Nezzar à Paris pour affronter Souaïdia

Le Quotidien d’Oran, 1 juillet 2002

Le général Khaled Nezzar et le sous-lieutenant Habib Souaïdia, auteur de  » La sale guerre « , vont s’affronter durant une semaine devant les juges parisiens.
Le procès en diffamation intenté par l’ancien ministre de la Défense algérienne, le général Khaled Nezzar, à l’ex-officier Habib Souaïdia va enfin avoir lieu. Prévue, une première fois, à la mi-février dernier, la confrontation entre le symbole du pouvoir algérien et son accusateur s’ouvrira, à partir de lundi, devant la 17e chambre du tribunal de grande instance de Paris. Le procès ne portera pas sur le livre  » La sale guerre  » (La Découverte), qui accuse l’armée algérienne d’être impliquée dans de nombreux assassinats, notamment des islamistes, et exécutions sommaires, mais sur les propos tenus par Habib Souaïdia lors de l’émission  » Droits d’auteur « , diffusée par la Cinquième le 27 mai 2001. Khaled Nezzar reproche à Habib Souaïdia d’avoir déclaré :  » Cela fait des années qu’il y a pas de président [en Algérie], plus même. Il y avait des généraux, ce sont eux les politiciens, c’est eux les décideurs, c’est eux qui ont fait cette guerre. C’est eux qui ont tué des milliers de gens pour rien du tout. C’est eux qui ont décidé d’arrêter le processus électoral, c’est eux les vrais responsables. […] Il faut qu’on juge les coupables. […] Ce sont les ex-déserteurs de l’armée française qui ont mené le pays vers l’anarchie, vers la faillite « . M. Nezzar n’incrimine pas le livre  » La sale guerre « , qui ne le nomme pas personnellement.

* DONNÉES BRUTES *

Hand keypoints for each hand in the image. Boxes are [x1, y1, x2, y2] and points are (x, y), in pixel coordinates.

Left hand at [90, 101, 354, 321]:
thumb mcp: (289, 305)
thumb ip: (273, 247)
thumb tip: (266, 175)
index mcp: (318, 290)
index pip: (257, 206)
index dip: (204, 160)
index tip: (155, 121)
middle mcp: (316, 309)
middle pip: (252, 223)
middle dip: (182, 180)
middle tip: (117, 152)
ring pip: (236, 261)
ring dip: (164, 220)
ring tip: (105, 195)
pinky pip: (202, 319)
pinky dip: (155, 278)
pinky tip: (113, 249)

* CONSIGNES *
- a) Selon l'article sur le procès Nezzar, devant quelle chambre du tribunal de grande instance de Paris la confrontation s'ouvrira-t-elle ?
- b) Recopiez, dans l'article sur le procès Nezzar, tout le passage qui va de « Nezzar à Paris » jusqu'à « les juges parisiens. ».

* CORRIGÉ DES ACTIVITÉS *
- a) Devant la 17e chambre.

- b)
Nezzar à Paris pour affronter Souaïdia

Le Quotidien d’Oran, 1 juillet 2002

Le général Khaled Nezzar et le sous-lieutenant Habib Souaïdia, auteur de  » La sale guerre « , vont s’affronter durant une semaine devant les juges parisiens.